Diary of a wimpy Mom". Because you know what? I am a total complete wuss. That's always been relatively acceptable, until the kids got older. Being a wuss Mom is not a good idea with teens. (Just so you know). I like to keep my kids happy and I tend to cater to them. Don't get me wrong, they are GREAT kids and I thank God every.single.day that they don't push the envelope with me.
But there are a few areas that they do push things. They won't eat a darn thing I cook. I mean...I am a danged good cook. But they are picky. About the only vegetables they'll eat are pickles...oh and ketchup (Okay fine, they all eat fresh spinach). If I make a nice meal, such as Kung Pao Chicken and Fried Rice...they'll eat PB&J. Grilled cheese? Only if it's good cheese. Water? Only if it's ice cold. Salad? Not on your life. You're getting the basic idea.
It's HARD to feed these kids and it's especially hard since we are on a tight tight budget. I have literally BEGGED for more help in this department from Mike, I need him to help me take a stand, but he's in the sequel of the movie about me:
Diary of a Wimpy Dad, so he's not a lot of help.
But today...the hammer falls. (Is that the saying?) Today is the end of it all. They will eat what I make or they will go hungry. I am tired of bending over backwards for them and frankly, my back hurts. The
load I carry to keep them happy is getting to be too much for me.
Where does all of this come from? Well we are in debt. Loads and loads of debt. We are slowly chipping away at it, but it's VERY slow. We have $100/week for groceries AND gas. Yes, you read that right. $100/week. Plus both cars are due for oil changes, it's been a month since I've driven my van (Oh how I pray for a full gas tank. But I can't afford to fill it and I miss my van (now I am tearing up, over a silly van)) and we over $7000 to the hospital for saving my life.

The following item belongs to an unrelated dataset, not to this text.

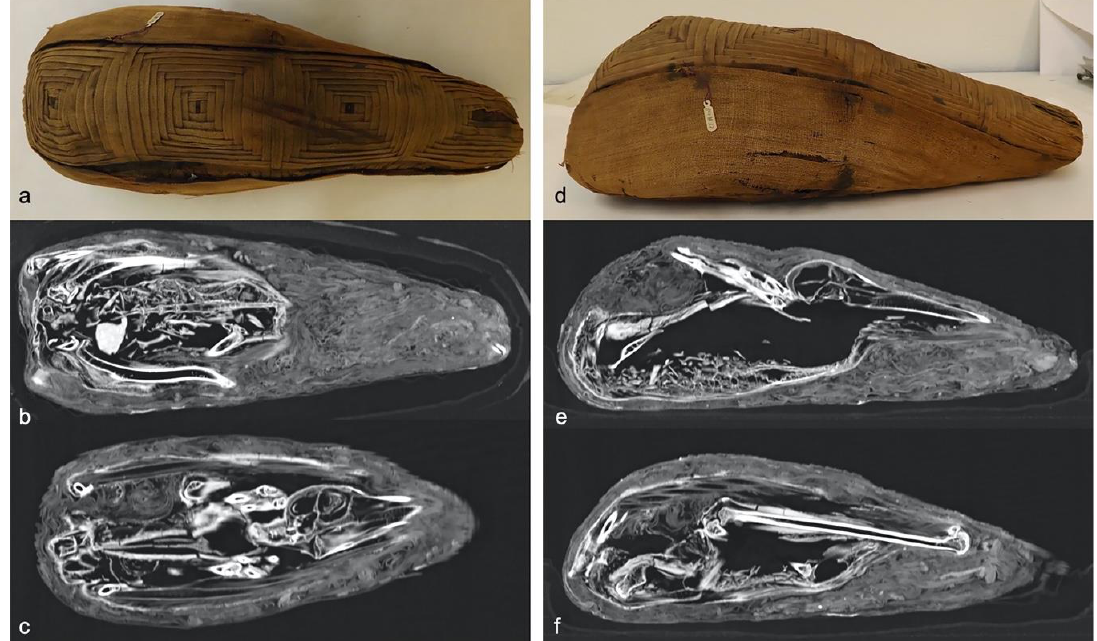
Figure 9. Figure showing the contents of mummy MFA acc. no. RES.14.33 as revealed by dual energy CT scanning. Images ( a ) anterior posterior photograph, ( b ) coronal CT reformat showing the two femora located at the base of the bundle with some loose skeletal debris, ( c ) coronal CT reformat showing the skull, ( d ) lateral photograph, ( e ) sagittal reformat showing the large air-filled void inside the body, the fragmented elements and loose debris at the base, and the additional section of spine located behind the skull, and ( f ) sagittal CT reformat showing the radius. [Photographs and radiographs created by author for the Ancient Egyptian Animal Bio Bank.].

Mike insists I am worth it. Sometimes I wonder.
We looked into DMP's and DSP's and realized that we would be destroying ourselves and putting far too much stress on ourselves by joining those programs. (In fact, we signed up for one and then called and cancelled after a night of panic attacks.) But there's a light at the end of the tunnel. It's a LONG tunnel, and a
faint light...but it's there. And we'll get there, as soon as we build up our backbones and quit getting pushed around.
So I am going to "Be still". And Pray, a whole lot. And cry, probably even more. And I am going to stop thinking about the "what ifs", you know "What if I had $200 I could fill my Old Mother hubbard cupboard?" , "What if I hadn't been stupid with credit?", "What if...what if...what if..." And I am going to lock my knees, dig my feet in and brace myself for the onslaught.